We need people to thrive. We need love to thrive. And we need strong relationships to thrive, especially as we age. The biggest predictor of lifetime happiness and fulfillment among this group was love– not wealth, health, or status.
Love Is All You Need
The evidence for this take away from the data is two-fold. The study demonstrates that those who feel lonely are more likely to physically decline and die at a younger age.
Conversely, those who feel more connected and loved have a more relaxed nervous system and a reduced capacity to feel pain. Those with strong relationships also feel more emotionally safeguarded and less threatened. Strong relationships allow people to be vulnerable, which strengthens the depth of said relationship.
The key to both takeaways is not the number of relationships that matters for health, either– it’s about having quality relationships. It doesn’t matter if you have twenty casual friends if you don’t have one good one.
Quality relationships make people feel safe, relaxed, seen, and like they can be vulnerable. This is why it’s better to be single with close friends than to settle for an “ok” relationship at the expense of your best buds.
Strong relationships are also an insulating factor between life’s vicissitudes, making it easier for people to cope with the loss of parent, child, or loved one. Relationships form a sort of support network that insures healing.

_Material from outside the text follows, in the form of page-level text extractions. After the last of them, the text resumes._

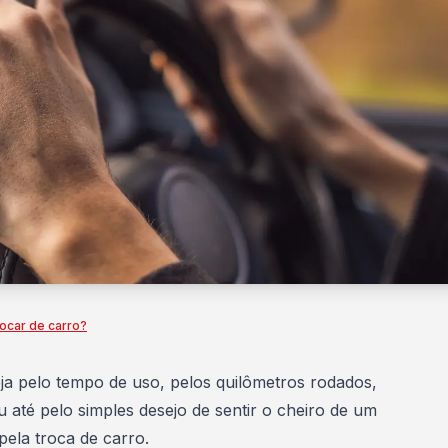
rocar de carro?
ja pelo tempo de uso, pelos quilômetros rodados,
 até pelo simples desejo de sentir o cheiro de um
ela troca de carro.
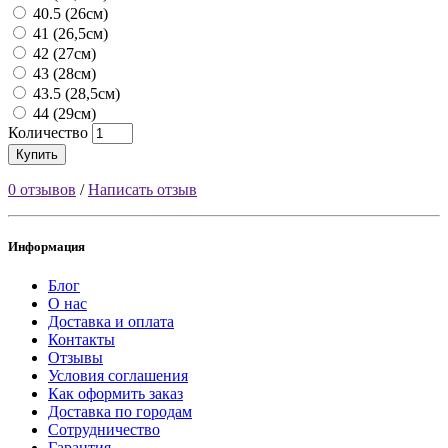
40.5 (26см)
41 (26,5см)
42 (27см)
43 (28см)
43.5 (28,5см)
44 (29см)
Количество
Купить
0 отзывов
/
Написать отзыв
Информация
Блог
О нас
Доставка и оплата
Контакты
Отзывы
Условия соглашения
Как оформить заказ
Доставка по городам
Сотрудничество
Гарантия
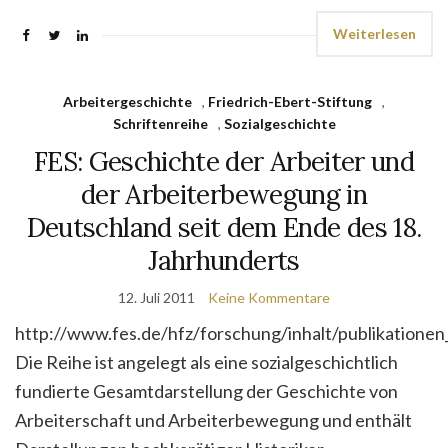
Weiterlesen
Arbeitergeschichte
,
Friedrich-Ebert-Stiftung
,
Schriftenreihe
,
Sozialgeschichte
FES: Geschichte der Arbeiter und
der Arbeiterbewegung in
Deutschland seit dem Ende des 18.
Jahrhunderts
12. Juli 2011
Keine Kommentare
http://www.fes.de/hfz/forschung/inhalt/publikatione
Die Reihe ist angelegt als eine sozialgeschichtlich
fundierte Gesamtdarstellung der Geschichte von
Arbeiterschaft und Arbeiterbewegung und enthält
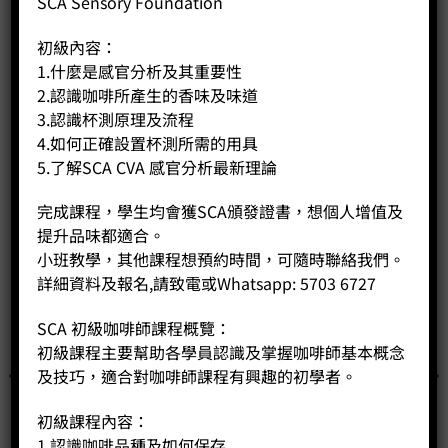
SCA Sensory Foundation
初級內容：
相關商品
1.什麼是感官分析及其重要性
2.認識咖啡所產生的香味及味道
3.認識杯測原理及流程
4.如何正確設置杯測所需的用具
5.了解SCA CVA 感官分析最新理論
完成課程，學生均會獲SCA頒發證書，想個人增值及
提升品味都適合。
小班教學，其他課程想預約時間，可隨時聯絡我們。
詳細資料及報名,請致電或Whatsapp: 5703 6727
SCA 初級咖啡師課程概覽：
初級課程主要幫助各學員認識及掌握咖啡師基本概念
及技巧，適合對咖啡師課程有興趣的初學者。
初級課程內容：
1.認識咖啡品種及如何保存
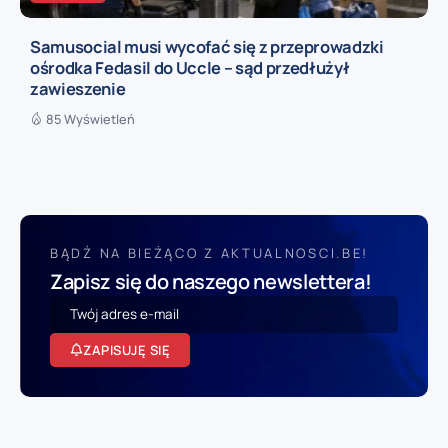
Samusocial musi wycofać się z przeprowadzki
ośrodka Fedasil do Uccle – sąd przedłużył
zawieszenie
85 Wyświetleń
BĄDŹ NA BIEŻĄCO Z AKTUALNOSCI.BE!
Zapisz się do naszego newslettera!
ZAPISUJĘ SIĘ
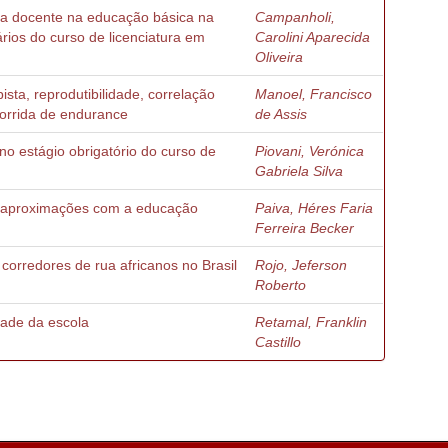
ia docente na educação básica na
Campanholi,
ários do curso de licenciatura em
Carolini Aparecida
Oliveira
sta, reprodutibilidade, correlação
Manoel, Francisco
orrida de endurance
de Assis
o estágio obrigatório do curso de
Piovani, Verónica
Gabriela Silva
 : aproximações com a educação
Paiva, Héres Faria
Ferreira Becker
 corredores de rua africanos no Brasil
Rojo, Jeferson
Roberto
idade da escola
Retamal, Franklin
Castillo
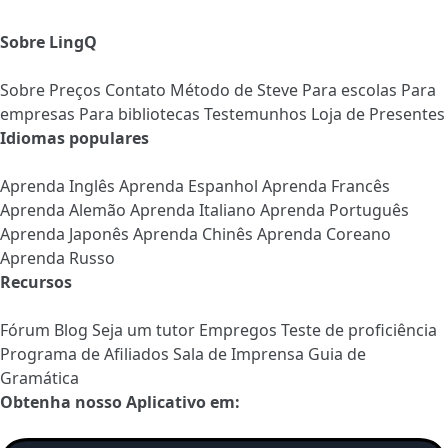
Sobre LingQ
Sobre
Preços
Contato
Método de Steve
Para escolas
Para
empresas
Para bibliotecas
Testemunhos
Loja de Presentes
Idiomas populares
Aprenda Inglês
Aprenda Espanhol
Aprenda Francês
Aprenda Alemão
Aprenda Italiano
Aprenda Português
Aprenda Japonês
Aprenda Chinês
Aprenda Coreano
Aprenda Russo
Recursos
Fórum
Blog
Seja um tutor
Empregos
Teste de proficiência
Programa de Afiliados
Sala de Imprensa
Guia de
Gramática
Obtenha nosso Aplicativo em:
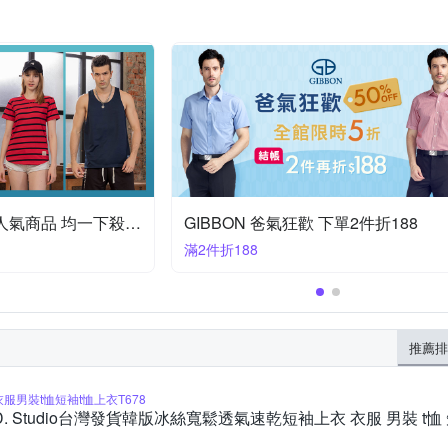
ROUSH美式夏季超人氣商品 均一下殺$166起
GIBBON 爸氣狂歡 下單2件折188
滿2件折188
推薦排
衣服男裝t恤短袖t恤上衣T678
D. Studio台灣發貨韓版冰絲寬鬆透氣速乾短袖上衣 衣服 男裝 t恤 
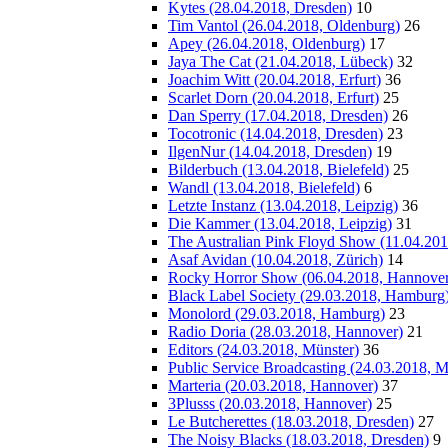
Kytes (28.04.2018, Dresden)
10
Tim Vantol (26.04.2018, Oldenburg)
26
Apey (26.04.2018, Oldenburg)
17
Jaya The Cat (21.04.2018, Lübeck)
32
Joachim Witt (20.04.2018, Erfurt)
36
Scarlet Dorn (20.04.2018, Erfurt)
25
Dan Sperry (17.04.2018, Dresden)
26
Tocotronic (14.04.2018, Dresden)
23
IlgenNur (14.04.2018, Dresden)
19
Bilderbuch (13.04.2018, Bielefeld)
25
Wandl (13.04.2018, Bielefeld)
6
Letzte Instanz (13.04.2018, Leipzig)
36
Die Kammer (13.04.2018, Leipzig)
31
The Australian Pink Floyd Show (11.04.20
Asaf Avidan (10.04.2018, Zürich)
14
Rocky Horror Show (06.04.2018, Hannover
Black Label Society (29.03.2018, Hamburg
Monolord (29.03.2018, Hamburg)
23
Radio Doria (28.03.2018, Hannover)
21
Editors (24.03.2018, Münster)
36
Public Service Broadcasting (24.03.2018, M
Marteria (20.03.2018, Hannover)
37
3Plusss (20.03.2018, Hannover)
25
Le Butcherettes (18.03.2018, Dresden)
27
The Noisy Blacks (18.03.2018, Dresden)
9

Overall, while the Grant and Glueck study confirms an idea that is somewhat intuitive, that relationships are an essential part of health. The notion that “love is all you need” is quite elegant in its simplicity, after all. We need strong, durable relationships to give our lives meaning. And that is really all there is to it. 🙂
Harvard is now beginning to collect data on the children of the original participants in this study to gain more insight on links between healthy aging, social neuroscience, marriage, relationships and health.